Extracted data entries

# # # # #

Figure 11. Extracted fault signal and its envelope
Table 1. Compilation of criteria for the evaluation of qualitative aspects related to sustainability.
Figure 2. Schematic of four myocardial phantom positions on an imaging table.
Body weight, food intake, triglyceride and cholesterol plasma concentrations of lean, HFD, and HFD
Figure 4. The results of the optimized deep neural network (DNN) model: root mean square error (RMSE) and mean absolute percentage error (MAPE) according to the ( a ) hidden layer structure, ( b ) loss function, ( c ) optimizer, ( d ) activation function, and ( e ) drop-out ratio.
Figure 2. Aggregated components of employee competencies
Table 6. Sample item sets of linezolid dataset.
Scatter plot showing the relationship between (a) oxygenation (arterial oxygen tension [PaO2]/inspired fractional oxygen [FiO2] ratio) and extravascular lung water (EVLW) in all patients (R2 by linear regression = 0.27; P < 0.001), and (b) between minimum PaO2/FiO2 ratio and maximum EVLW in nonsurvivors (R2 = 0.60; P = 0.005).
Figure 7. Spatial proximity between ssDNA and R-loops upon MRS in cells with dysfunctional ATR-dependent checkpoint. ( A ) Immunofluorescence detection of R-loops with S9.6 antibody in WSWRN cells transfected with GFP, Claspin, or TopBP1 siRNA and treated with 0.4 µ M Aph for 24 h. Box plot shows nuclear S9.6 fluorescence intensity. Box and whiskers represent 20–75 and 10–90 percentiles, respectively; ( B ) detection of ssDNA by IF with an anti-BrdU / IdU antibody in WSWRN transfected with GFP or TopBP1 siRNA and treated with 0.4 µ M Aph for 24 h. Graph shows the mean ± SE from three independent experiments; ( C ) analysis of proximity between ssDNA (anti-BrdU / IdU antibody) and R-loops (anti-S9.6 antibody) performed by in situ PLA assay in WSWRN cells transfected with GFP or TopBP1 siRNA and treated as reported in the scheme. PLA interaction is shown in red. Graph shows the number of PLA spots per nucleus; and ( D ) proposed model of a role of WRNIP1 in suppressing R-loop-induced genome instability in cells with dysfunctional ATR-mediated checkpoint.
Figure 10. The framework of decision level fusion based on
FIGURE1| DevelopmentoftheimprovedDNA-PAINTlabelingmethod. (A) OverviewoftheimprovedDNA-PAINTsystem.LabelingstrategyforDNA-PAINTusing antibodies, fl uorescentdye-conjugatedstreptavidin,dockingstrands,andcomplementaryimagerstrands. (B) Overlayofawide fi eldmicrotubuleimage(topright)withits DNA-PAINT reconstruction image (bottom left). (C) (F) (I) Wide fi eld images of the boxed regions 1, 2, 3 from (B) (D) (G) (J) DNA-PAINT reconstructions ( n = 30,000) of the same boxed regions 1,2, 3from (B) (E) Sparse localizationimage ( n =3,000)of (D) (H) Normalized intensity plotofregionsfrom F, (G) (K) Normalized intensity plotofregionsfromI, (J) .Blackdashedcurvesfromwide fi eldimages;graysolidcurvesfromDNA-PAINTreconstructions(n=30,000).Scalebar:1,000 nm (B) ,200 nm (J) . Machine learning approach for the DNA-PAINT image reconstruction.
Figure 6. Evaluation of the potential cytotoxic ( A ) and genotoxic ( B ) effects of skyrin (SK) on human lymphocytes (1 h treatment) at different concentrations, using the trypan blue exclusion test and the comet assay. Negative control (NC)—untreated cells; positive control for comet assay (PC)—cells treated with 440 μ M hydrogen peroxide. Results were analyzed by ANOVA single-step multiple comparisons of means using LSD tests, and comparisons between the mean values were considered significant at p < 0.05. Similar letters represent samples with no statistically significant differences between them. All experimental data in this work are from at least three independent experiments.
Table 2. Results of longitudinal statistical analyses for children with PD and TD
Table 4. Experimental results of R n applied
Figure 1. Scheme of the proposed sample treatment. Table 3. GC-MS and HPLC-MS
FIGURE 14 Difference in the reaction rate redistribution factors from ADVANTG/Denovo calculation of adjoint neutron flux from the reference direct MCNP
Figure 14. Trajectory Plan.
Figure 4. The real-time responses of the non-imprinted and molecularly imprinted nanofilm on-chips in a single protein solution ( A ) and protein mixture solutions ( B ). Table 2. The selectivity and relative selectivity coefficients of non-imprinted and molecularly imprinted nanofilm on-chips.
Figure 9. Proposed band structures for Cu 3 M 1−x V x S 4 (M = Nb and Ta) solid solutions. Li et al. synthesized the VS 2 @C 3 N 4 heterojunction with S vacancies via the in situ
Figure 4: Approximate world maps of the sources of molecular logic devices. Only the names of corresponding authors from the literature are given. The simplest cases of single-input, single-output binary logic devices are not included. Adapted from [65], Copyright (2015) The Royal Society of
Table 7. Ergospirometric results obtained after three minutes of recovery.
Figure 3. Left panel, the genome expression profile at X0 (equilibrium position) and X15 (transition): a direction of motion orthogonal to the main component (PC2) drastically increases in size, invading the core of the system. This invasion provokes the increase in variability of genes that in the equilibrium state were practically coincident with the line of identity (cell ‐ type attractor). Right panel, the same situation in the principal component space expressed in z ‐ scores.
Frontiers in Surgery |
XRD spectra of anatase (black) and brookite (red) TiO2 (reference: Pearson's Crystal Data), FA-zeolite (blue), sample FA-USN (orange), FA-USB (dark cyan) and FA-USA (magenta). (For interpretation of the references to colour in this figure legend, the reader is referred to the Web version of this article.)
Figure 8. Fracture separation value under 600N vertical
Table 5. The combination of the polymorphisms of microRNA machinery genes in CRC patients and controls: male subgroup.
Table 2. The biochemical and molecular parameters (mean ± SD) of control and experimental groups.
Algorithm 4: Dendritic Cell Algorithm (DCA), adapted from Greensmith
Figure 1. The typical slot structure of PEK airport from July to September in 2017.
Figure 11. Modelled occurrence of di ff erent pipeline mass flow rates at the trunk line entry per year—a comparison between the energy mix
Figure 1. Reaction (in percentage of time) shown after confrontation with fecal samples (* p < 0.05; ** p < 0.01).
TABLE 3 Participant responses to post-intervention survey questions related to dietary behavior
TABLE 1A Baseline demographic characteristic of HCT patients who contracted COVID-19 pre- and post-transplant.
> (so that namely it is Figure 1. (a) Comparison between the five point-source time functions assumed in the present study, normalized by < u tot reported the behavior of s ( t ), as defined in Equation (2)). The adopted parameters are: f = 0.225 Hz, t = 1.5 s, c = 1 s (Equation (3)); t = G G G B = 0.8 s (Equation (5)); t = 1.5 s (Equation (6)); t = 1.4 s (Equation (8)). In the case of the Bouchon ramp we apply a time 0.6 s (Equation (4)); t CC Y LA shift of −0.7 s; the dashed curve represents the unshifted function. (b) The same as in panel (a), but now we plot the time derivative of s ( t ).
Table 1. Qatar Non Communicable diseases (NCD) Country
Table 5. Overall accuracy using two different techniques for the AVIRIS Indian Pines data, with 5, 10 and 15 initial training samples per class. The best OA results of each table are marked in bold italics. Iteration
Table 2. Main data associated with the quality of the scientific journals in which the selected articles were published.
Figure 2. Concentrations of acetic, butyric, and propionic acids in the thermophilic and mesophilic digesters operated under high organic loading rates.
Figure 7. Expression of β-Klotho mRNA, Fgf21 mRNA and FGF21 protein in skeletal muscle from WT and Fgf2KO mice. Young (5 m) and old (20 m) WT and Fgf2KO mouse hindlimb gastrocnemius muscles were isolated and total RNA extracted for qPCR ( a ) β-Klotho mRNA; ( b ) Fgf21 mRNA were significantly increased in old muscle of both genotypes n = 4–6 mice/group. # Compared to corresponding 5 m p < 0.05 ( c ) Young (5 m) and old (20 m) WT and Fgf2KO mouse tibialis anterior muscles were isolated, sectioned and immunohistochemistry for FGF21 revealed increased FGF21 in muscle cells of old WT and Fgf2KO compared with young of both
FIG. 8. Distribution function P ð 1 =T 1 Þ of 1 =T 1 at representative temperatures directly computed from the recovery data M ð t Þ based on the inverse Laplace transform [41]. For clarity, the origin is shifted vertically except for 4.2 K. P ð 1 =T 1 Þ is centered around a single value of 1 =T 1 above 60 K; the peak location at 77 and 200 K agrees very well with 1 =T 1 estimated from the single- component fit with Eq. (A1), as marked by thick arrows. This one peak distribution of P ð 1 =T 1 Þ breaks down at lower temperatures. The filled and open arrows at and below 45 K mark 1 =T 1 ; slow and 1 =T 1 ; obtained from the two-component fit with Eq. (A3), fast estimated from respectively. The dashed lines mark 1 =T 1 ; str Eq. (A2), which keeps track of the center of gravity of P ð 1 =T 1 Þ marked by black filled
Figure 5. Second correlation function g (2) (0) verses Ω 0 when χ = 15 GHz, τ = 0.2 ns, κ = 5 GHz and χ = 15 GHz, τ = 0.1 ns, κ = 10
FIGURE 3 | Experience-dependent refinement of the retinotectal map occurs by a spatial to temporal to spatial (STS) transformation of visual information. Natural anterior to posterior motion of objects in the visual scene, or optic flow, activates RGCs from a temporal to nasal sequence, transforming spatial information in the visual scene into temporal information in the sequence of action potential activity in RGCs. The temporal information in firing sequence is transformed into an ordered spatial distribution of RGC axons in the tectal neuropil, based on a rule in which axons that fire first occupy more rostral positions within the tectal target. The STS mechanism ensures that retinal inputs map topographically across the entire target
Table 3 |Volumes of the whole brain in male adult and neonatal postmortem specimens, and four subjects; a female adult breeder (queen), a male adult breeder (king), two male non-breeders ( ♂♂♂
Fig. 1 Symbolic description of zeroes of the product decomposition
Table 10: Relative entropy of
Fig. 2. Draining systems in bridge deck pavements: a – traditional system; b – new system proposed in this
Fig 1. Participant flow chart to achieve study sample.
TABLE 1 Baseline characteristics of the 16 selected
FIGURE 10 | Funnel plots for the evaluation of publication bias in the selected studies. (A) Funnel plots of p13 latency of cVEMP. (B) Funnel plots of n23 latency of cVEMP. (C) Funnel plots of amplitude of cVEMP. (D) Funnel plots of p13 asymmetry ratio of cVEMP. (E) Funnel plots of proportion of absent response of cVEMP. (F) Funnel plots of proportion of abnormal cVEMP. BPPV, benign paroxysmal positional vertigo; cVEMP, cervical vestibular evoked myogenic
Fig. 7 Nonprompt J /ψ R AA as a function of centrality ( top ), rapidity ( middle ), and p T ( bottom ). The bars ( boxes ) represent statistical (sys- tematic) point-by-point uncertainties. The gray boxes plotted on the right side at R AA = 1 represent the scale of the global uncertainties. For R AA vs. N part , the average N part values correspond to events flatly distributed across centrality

# # # # #

◆ **Exercise directions**:
Show the lines of the records that include the string "percentage".

◆ **Response area**:
Figure 4. The results of the optimized deep neural network (DNN) model: root mean square error (RMSE) and mean absolute percentage error (MAPE) according to the ( a ) hidden layer structure, ( b ) loss function, ( c ) optimizer, ( d ) activation function, and ( e ) drop-out ratio.
Figure 1. Reaction (in percentage of time) shown after confrontation with fecal samples (* p < 0.05; ** p < 0.01).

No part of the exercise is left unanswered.